UNE PÉRIPÉTIE CENTRALE

 Un hasard fort romanesque provoque, des années plus tard, des retrouvailles imprévues entre les anciens amants. Leur passion se ravive d’un seul coup.

 Des retrouvailles imprévues

 La guerre sépare les époux Montpensier ainsi que le duc et la princesse. À Champigny, la vie s’écoule paisiblement, troublée de temps à autre par les échos du conflit et par la passion malheureuse du comte de Chabannes pour la princesse. Or voici que le « hasard » (p. 29) fait soudain se rencontrer les anciens amants. Lui chevauche le long d’une rivière, en compagnie du duc d’Anjou ; elle est dans un bateau au milieu de cette même rivière. Aussi la scène est-elle capitale (p. 28-30) dans le déroulement de l’intrigue. La narratrice en parle comme d’une « chose de roman » (p. 28), c’est-à-dire digne d’une fiction romanesque. Dénoncer le caractère fictif d’une situation pour mieux la faire accepter par le lecteur fait partie des techniques narratives ordinaires. Toujours est-il que la princesse et le duc de Guise se reconnaissent immédiatement avant même de se parler. Plus que le duc d’Anjou, qui est pourtant le frère du roi, la princesse « distingua » le duc de Guise. Celui-ci la « reconnut d’abord, malgré le changement avantageux qui s’était fait en elle depuis les trois années qu’il ne l’avait pas vue » (p. 29).

 Une passion ravivée

 Ces retrouvailles rallument en eux une passion que l’un et l’autre croyaient éteinte. La princesse peut affecter en public une certaine froideur à l’égard du duc, son corps parle pour elle. La vue du duc de Guise « lui apporta un trouble qui la fit rougir » (p. 29). Quant au duc, il en devient silencieux durant toute la soirée passée à Champigny, « sentant réveiller dans son cœur si vivement tout ce que cette princesse y avait autrefois fait naître » (p. 30). Entre eux, l’amour renaît donc plus fort que jamais. Désormais prêt à braver tous les obstacles, le duc lui avoue son amour (p. 32, p. 36). « Le trouble et l’agitation » (p. 37) se lisent sur le visage de la princesse, « de sorte qu’elle lui en laissa entendre plus que le duc de Guise n’en venait de dire » (p. 37).

UNE CONCLUSION TRAGIQUE

 Ravivée, leur passion devient de plus en plus irrésistible, au point de provoquer un dénouement fatal.

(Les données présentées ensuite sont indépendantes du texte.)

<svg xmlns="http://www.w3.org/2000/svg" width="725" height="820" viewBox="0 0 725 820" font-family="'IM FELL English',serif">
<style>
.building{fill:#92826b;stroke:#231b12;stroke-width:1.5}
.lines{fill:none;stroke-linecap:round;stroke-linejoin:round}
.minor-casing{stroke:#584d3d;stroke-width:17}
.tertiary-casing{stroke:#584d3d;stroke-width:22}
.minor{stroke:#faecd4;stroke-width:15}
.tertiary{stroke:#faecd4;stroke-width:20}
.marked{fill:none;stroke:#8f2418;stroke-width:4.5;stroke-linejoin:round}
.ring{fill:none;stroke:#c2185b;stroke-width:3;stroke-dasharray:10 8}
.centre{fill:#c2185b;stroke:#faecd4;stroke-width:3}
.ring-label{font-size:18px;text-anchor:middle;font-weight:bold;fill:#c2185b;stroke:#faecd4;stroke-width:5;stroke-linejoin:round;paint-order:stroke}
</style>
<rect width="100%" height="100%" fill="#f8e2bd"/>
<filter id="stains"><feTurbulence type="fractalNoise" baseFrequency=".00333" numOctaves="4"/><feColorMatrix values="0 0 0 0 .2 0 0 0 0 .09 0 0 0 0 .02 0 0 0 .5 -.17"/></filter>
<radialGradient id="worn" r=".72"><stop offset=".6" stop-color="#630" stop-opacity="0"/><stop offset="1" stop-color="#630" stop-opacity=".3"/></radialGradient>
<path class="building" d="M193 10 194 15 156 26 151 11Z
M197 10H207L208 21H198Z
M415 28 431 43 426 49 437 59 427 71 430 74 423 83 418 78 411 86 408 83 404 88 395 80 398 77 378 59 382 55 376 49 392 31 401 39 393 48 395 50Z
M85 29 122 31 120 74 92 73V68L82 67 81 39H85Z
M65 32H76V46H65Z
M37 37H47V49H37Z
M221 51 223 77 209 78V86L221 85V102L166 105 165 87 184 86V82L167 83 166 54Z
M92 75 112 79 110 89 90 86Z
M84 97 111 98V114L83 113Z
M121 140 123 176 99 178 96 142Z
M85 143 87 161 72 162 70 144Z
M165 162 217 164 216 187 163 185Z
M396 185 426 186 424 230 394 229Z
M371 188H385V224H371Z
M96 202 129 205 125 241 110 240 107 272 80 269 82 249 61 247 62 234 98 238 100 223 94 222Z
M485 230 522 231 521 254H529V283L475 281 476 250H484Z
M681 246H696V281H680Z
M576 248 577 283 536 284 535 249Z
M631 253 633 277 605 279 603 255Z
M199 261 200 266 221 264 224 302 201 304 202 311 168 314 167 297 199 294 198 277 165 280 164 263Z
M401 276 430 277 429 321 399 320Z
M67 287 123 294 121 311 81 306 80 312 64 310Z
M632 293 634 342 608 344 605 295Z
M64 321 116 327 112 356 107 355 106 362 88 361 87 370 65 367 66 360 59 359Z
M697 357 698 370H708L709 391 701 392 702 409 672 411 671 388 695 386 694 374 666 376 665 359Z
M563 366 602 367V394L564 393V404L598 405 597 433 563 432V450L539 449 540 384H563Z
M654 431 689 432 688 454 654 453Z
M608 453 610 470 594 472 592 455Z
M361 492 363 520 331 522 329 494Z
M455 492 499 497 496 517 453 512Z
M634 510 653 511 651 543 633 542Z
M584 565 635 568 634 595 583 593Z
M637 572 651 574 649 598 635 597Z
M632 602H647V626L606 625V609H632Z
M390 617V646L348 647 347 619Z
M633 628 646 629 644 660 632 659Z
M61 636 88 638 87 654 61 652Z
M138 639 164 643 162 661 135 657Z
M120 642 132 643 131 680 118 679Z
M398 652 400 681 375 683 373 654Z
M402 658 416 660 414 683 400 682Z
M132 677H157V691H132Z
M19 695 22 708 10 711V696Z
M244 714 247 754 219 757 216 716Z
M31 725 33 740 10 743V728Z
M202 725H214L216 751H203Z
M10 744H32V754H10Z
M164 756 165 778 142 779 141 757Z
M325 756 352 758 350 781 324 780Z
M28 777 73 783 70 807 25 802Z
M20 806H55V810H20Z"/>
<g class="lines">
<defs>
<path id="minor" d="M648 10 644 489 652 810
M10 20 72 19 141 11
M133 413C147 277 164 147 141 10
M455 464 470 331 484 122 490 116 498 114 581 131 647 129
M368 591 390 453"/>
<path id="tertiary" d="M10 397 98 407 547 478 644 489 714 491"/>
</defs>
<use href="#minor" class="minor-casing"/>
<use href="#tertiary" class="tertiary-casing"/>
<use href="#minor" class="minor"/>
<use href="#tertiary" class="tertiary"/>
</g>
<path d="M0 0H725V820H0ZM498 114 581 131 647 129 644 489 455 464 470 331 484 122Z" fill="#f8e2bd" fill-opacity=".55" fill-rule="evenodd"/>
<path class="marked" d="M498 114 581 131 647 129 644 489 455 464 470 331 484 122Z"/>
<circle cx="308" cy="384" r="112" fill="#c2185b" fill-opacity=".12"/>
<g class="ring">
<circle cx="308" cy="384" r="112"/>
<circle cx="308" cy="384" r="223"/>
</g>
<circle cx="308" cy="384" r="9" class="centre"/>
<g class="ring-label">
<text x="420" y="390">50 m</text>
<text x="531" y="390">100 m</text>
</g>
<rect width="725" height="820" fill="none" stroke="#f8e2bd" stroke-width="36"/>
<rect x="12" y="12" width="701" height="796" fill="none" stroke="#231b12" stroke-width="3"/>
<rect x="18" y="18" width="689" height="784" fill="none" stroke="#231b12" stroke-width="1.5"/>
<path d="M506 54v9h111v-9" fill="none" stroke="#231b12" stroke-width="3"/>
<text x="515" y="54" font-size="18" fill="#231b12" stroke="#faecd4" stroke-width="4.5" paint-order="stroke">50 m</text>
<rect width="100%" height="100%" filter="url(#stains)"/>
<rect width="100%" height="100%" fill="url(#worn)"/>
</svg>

 Une passion de plus en plus irrésistible

 Aucun obstacle ne parvient dès lors à triompher de cet amour : ni les espoirs de Marguerite de Valois d’épouser le duc de Guise (p. 38-40) ni les scènes de jalousie du prince de Montpensier ni même les réflexions de la princesse « sur l’embarras où elle ­s’allait plonger en s’engageant dans une chose qu’elle avait regardée avec tant d’horreur » (p. 40). Toute précaution devient vaine. Les amants prennent de plus en plus de risques et parfois multiplient les imprudences : ils se donnent des rendez-vous secrets (p. 47), échangent des lettres par l’entremise du malheureux comte de Chabannes (p. 52-53). Imprudence suprême et sommet de la passion : le duc de Guise obtient un rendez-vous nocturne dans l’appartement même de la princesse. L’irruption du mari enclenche le dénouement (p. 59-60).

 Un dénouement fatal

 Parce qu’elle est irrésistible, cette passion conduit à la catastrophe. Humilié, déshonoré, le prince de Montpensier sombre dans le désespoir. Chassé, le comte de Chabannes trouve la mort lors du massacre de la Saint-Barthélemy. La princesse est doublement punie : d’abord par l’ingratitude du duc de Guise qui se console vite auprès de la marquise de Noirmoutiers ; ensuite par son rapide décès. Ayant perdu « l’estime de son mari, le cœur de son amant et le plus parfait ami qui fut jamais », elle meurt « dans la fleur de son âge » (p. 64). La leçon est claire : l’amour est et ne peut être qu’une passion destructrice.

1. Péripétie : événement, généralement imprévu, qui vient soudain modifier dans un sens ou dans un autre la donnée initiale du récit.